▶ **Фрагмент документа**:
Любования Мусоргского

Портрет Модеста Петровича Мусоргского работы И.Е. Репина, 1881 г.

МОДЕСТ ПЕТРОВИЧ МУСОРГСКИЙ – НАВЕРНОЕ, ОДИН ИЗ САМЫХ НЕСЧАСТНЫХ ПЕРСОНАЖЕЙ РУССКОГО МУЗЫКАЛЬНОГО МИРА

«Еще не дожив до 40 лет, уже одряхлевший, болезненный на вид… быстро идущий к своей гибели – таков перед нами несчастный Мусоргский, – описывал современник свои впечатления о выступлении композитора в качестве аккомпаниатора на одном из домашних вечеров. –
…Мусоргский садится за рояль …Мы все были свидетелями вдохновения, экстаза этого гения… Когда он кончил, глаза его закрылись, руки бессильно опустились. Нас всех пронзила сильная дрожь… Никто не решался прервать молчания».

СТРАСТЬ К АРФЯНКЕ
Из биографии Мусоргского известно, что композитор всю жизнь оставался холостяком. И детей у него не было. Были слухи, что в молодости он влюбился в трактирную певицу, которая потом бросила его, жестоко разбив ему сердце.
Возможно, именно эти слухи и легли в основу романа «Бедная любовь Мусоргского», созданного позабытым ныне писателем Иваном Лукашом, представителем первой волны русской эмиграции. В этом романе, который считается одним из лучших произведений Лукаша, все беды композитора он объяснял его непреходящей любовью к женщине легкого поведения, игравшей на арфе в одном из петербургских кабаков. Арфянка потом утонула, а композитор от безысходности нашел себе утешение в вине…
«Пожелтевшая записка 1883 года, найденная в бумагах петербургского художника с приколотой газетной заметкой об одной из «арфянок», уличных певиц, бродивших в те времена по питерским трактирам, – вот что в основе этой книги. Это не описание жизни Мусоргского, а роман о нем, – предание, легенда, но легенда, освещающая, может быть, тайну его странной и страшной жизни», – пояснил в предисловии Иван Лукаш.
Вот лишь несколько цитат из романа: «Арфянка пела в кабацкой мгле, в жадном и влажном гуле нетрезвых голосов. Еще с порога он узнал ее. И она узнала его, слегка сверкнул ее глаз. Она запела старательнее, она явно позировала для него. Ее арфа и шарманочный немецкий романс звучали грубо и скучно.
Он сел за стол у самых дверей, все было липкое, отвратительное, нечистое, на столе неубранные осколки бутылочного стекла, по ногам сильно дуло. Лампа под широким папочным колпаком качалась над ним, от колпака ходил по потолку круг тени…
Он был побежден, захвачен этим молочно-белым, худым телом, рыжей волной волос, зеленоватыми холодными глазами, равнодушным и послушным бесстыдством.
В его жизни точно все сдвинулось, нагромоздилось и начало плесневеть. Больше никакой жизни и не было, да и не надо никакой жизни, кроме той, какая началась у него с трактирной певицей…
Ему и ей на все было все равно. Он был одержим этим длинноногим и бесстыдным телом, а для нее это была одна из встреч, кабинетик Мусоргского, с пианино, нотами, с кожаным диваном, его человеческий дом, были для нее не чем иным, как номер дешевого отеля или меблирашек.

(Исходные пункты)
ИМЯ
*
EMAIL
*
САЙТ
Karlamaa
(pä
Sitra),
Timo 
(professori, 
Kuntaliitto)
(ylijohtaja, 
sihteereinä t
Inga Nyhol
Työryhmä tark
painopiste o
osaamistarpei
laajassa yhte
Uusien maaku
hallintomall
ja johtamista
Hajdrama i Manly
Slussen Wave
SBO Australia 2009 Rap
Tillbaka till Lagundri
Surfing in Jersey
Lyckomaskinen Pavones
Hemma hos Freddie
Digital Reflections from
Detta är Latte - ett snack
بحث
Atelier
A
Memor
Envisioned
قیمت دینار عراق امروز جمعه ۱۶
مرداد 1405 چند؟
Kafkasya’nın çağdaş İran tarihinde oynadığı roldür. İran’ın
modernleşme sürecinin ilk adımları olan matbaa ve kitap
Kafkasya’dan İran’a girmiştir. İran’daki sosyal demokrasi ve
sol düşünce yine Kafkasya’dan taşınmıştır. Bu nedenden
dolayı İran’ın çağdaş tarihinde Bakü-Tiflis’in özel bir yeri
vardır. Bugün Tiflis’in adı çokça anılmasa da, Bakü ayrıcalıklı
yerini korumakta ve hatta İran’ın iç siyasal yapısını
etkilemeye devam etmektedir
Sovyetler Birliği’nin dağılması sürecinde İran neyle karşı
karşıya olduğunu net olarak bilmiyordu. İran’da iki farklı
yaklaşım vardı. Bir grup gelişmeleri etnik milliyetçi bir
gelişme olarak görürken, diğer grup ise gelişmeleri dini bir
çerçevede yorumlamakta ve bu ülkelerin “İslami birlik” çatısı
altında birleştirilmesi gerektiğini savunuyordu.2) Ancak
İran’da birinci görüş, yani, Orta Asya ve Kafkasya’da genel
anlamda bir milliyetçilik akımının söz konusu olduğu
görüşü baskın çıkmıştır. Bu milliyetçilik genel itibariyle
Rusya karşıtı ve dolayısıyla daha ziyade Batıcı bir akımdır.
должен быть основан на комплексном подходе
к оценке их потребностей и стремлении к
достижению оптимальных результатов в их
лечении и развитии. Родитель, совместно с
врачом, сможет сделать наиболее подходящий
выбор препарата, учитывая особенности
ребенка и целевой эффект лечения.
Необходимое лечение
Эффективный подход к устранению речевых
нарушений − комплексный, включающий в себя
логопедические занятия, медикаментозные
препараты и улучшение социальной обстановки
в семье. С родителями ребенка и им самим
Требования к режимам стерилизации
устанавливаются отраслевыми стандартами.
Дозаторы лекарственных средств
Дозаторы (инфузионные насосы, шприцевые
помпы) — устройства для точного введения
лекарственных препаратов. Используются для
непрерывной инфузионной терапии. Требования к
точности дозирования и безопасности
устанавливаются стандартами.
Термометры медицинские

▶ **Учебное задание**: Кто, согласно тексту о Мусоргском, написал роман «Бедная любовь Мусоргского»? Эти пункты взяты из другого источника.

▶ **Ответ к заданию**: Иван Лукаш, представитель первой волны русской эмиграции.